I am, obviously, so beside myself with excitement that I am using myself as a mirror.

And so, as I cast one book adrift in the ether, I knuckle down to work.  Here (if you are in the least interested) is a list of Ten Things that Stop Me Writing Today.

1.  Wondering what that strange smell in here is.

2.  Investigating the source of the strange smell with a bucket of soapy water in one hand and a stick in the other (in case whatever is making the smell is still around).

3.  The arrival of the post, containing the Special Edition of Doctor Who Monthly.

4.  Continuing to investigate the smell, now with rolled up copy of Doctor Who Monthly (Special Edition) in place of stick.

5.  Accidentally dropping copy of Doctor Who Monthly (Special Edition) in  bucket of soapy water during under-cupboard manoevres.

6.  In attempt to rescue Doctor Who Monthly (Special Edition) from bucket, knocking over bucket and soaking carpet, trousers and cat, who promptly makes New Smell.

7.  Pacifying cat.

8.  Removing cat from trousers, trousers from me and soapy water from trousers.

9.  Putting now-naked knee in source of Original Smell.

10.  Putting other now-naked knee in source of New Smell.

The glamour of my life as a writer overcomes me, and I have to go for a nice lie down now.

Sunday, 11 April 2010

I come over all technological

Right, in the interests of honesty and not being divorced and everything, I have to confess that I, that is me, didn't do this.  My wonderful husband performed the actual button pressing actions, but I was behind him every step of the way and influencing things with my special 'influency powers' which are far better than, say, being able to swing from buildings or lift heavy weights.  Which are two things I never need to do.
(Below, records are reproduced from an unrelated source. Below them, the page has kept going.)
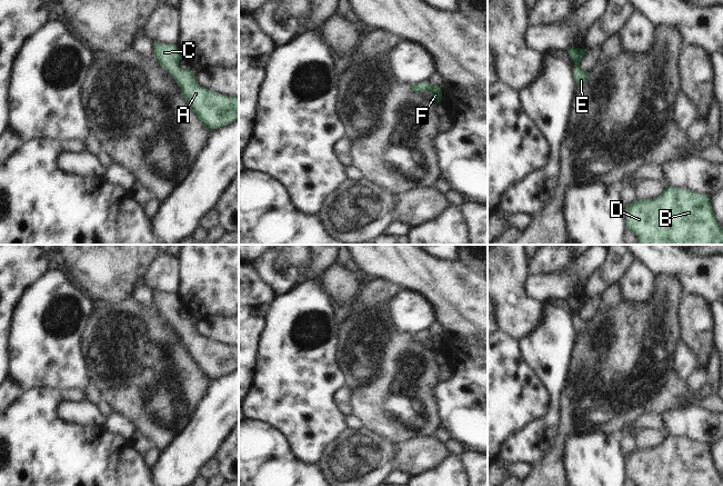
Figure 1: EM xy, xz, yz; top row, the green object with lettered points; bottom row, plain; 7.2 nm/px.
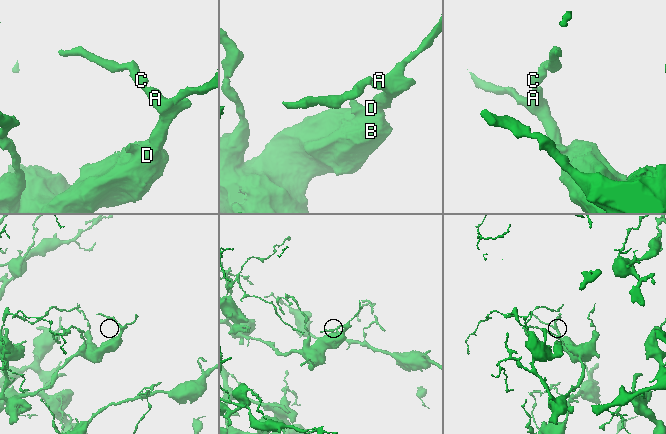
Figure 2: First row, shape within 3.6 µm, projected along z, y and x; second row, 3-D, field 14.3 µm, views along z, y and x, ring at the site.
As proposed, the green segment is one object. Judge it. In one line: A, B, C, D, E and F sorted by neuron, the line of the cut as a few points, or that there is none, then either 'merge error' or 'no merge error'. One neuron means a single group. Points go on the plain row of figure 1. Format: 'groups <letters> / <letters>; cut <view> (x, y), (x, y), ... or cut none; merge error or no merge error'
groups A B C D E F; cut none; no merge error

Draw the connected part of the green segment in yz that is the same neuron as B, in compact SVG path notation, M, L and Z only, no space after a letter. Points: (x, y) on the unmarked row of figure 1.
M667 436L653 449L625 456L626 477L637 486L723 486L709 445Z

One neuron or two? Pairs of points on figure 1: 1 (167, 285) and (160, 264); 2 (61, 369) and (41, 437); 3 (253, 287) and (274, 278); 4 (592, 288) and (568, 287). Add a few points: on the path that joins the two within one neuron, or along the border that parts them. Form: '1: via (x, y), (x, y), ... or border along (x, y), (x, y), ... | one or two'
1: via (166, 279), (163, 277), (163, 269) | one
2: border along (30, 387), (58, 387), (81, 392) | two
3: border along (251, 264), (257, 275), (277, 295) | two
4: border along (602, 266), (593, 273), (585, 286) | two

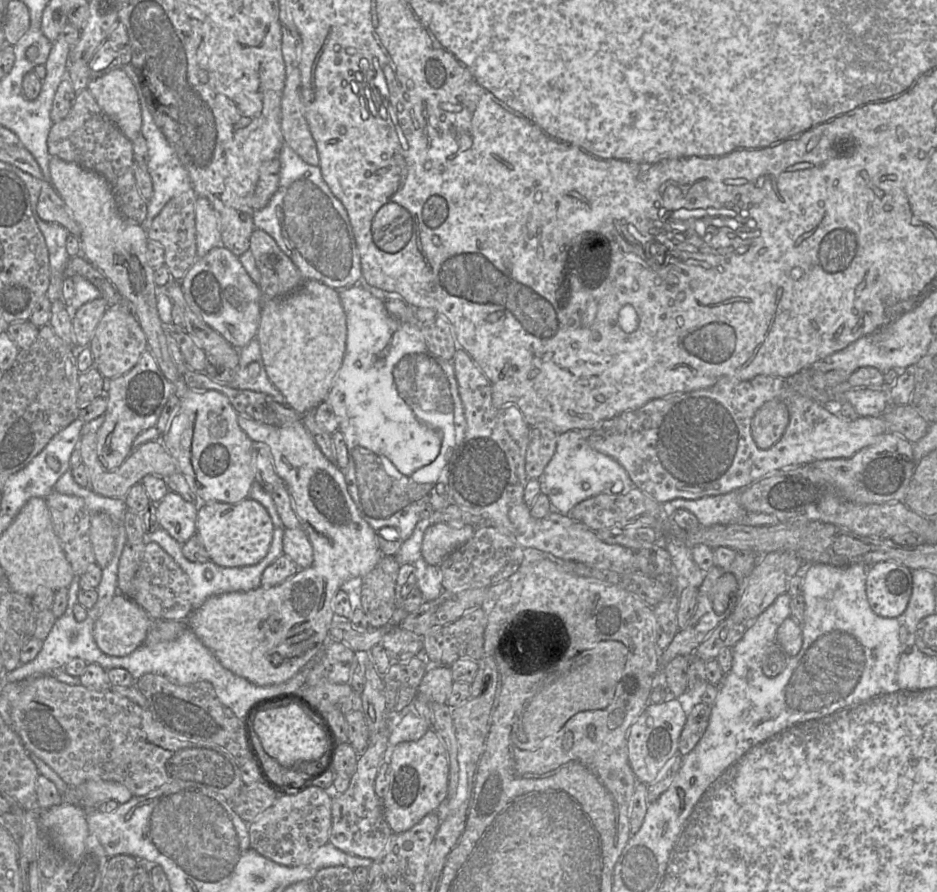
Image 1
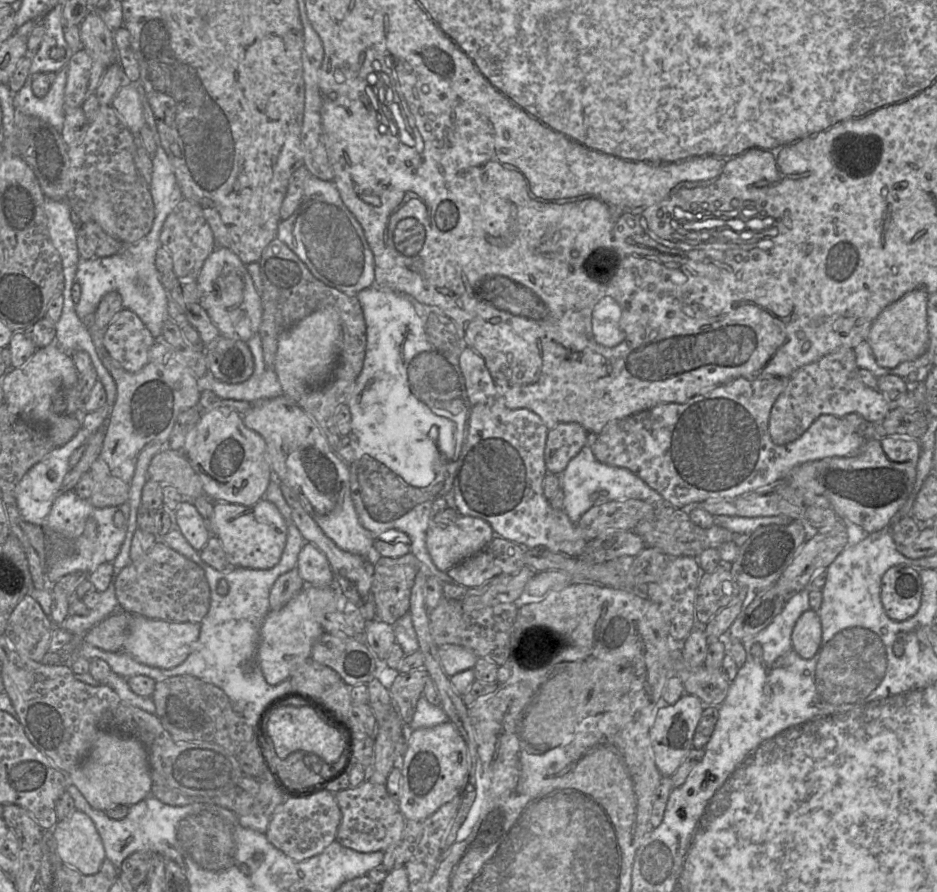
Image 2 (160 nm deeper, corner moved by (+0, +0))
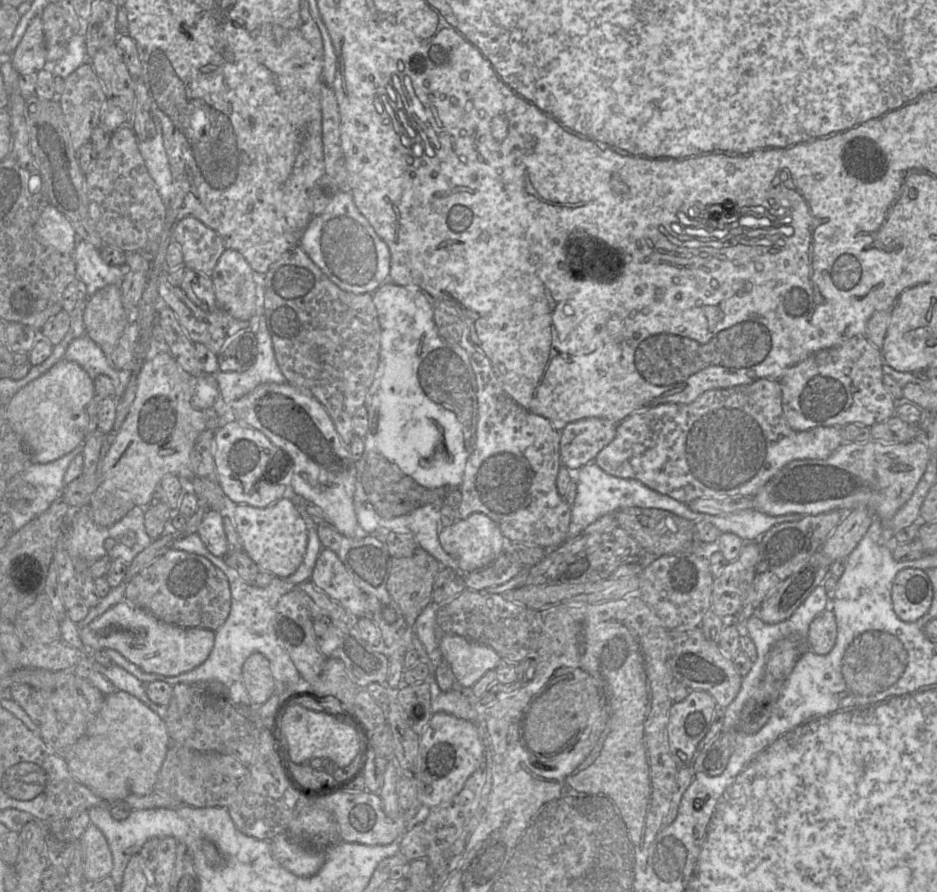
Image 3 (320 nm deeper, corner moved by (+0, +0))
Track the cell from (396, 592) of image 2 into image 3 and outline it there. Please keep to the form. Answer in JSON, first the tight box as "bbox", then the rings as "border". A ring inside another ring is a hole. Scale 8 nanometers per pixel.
{"bbox":[387,547,442,627],"border":[[[419,547],[409,557],[391,558],[387,592],[409,627],[414,626],[420,613],[432,602],[433,583],[442,568],[433,556]]]}

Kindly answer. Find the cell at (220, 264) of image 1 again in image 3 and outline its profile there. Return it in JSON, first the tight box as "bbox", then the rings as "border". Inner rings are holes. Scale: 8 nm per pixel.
{"bbox":[211,249,260,333],"border":[[[225,249],[211,276],[217,308],[235,319],[250,321],[250,332],[256,333],[260,316],[256,315],[254,270],[237,251]]]}

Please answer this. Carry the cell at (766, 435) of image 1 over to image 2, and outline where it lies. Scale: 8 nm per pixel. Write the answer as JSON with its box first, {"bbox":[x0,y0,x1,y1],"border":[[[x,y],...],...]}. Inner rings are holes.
{"bbox":[768,349,893,445],"border":[[[840,349],[796,370],[775,400],[769,415],[768,431],[774,444],[785,445],[799,438],[821,415],[839,418],[855,413],[869,424],[880,423],[893,407],[893,403],[878,389],[866,386],[857,374],[854,349]]]}

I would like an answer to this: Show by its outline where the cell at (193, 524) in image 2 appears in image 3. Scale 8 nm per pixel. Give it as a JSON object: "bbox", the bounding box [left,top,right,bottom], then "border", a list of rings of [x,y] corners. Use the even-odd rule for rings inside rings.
{"bbox":[197,510,230,558],"border":[[[209,510],[203,516],[197,534],[205,547],[217,557],[223,558],[230,550],[223,527],[223,517],[217,511]]]}

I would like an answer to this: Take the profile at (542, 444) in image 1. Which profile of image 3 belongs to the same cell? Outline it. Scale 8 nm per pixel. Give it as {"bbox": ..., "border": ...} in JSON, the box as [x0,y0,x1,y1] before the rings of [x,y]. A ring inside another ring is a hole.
{"bbox":[560,418,616,472],"border":[[[602,418],[581,419],[566,425],[560,431],[560,461],[562,467],[576,472],[586,464],[594,462],[599,452],[614,439],[616,429],[616,423]]]}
I do, however, regularly need to influence things like, say, making people believe that I am talking sense and that they are enjoying what they are reading.

Anyway.  Where was I?  Ah, yes.  My Blog has now become linked to my website, as inextricably as a terrier becomes linked to toffee, when the toffee has been left out in the sun on the floor and said terrier has been rolling on the carpet again.  So now, when you go to my website, you should come here instead.  What a little treat for you all!  And, all down the side of this aforementioned Blog, there are now buttons which, rather than making trousers fall down in a comical fashion, now lead to other pages on my website.

As far as I am concerned this has all been done with magic.  Theoretically I  understand that technology exists (how else could I speak to you, my assembled lovelies?) but I don't know how it actually works.  That's one of the problems with Being a Writer.  We need the technology for promotion and even to do the actual writing stuff, but we tend to believe that it all works by demon-magic and there are probably sacrifices involved.  Being a Writer and knowing all about the demon-magic are mutually exclusive to most of us.

So, to any writers out there who are reading this and haven't yet done so, find yourselves a Demon-Magic practitioner and persuade them to teach you the basic invocations.  Or, someone who can create you a web presence.  It doesn't have to be impressive, it just has to show the world that you exist.

Thursday, 8 April 2010

An introductory message to anyone out there

I've decided, in the interests of, well, not very much, me being bored and trying to avoid work and all that, to start a blog!  Now, don't all rush at once, I shall start off small and work my way up to the mind-blowing awesomeness that I know you've all come to expect from me.

I'll use the blog to trouble you about my writing, pester you into being interested in my upcoming works, and generally plague the life out of you with random wittering about my life, my teaching, writing generally, the weather and, you never know, maybe a bit of entertainment.

So.  My mission statement ends.  Live long and prosper (wasn't that a brilliant film?  Anyone seen Kick-Ass, that was pretty cool too.)  No, no, that bit isn't part of the mission statement.  Obviously.  Just up to the 'live long and prosper' bit.  Anyway.  That's the sort of thing you can expect here.  Rambling.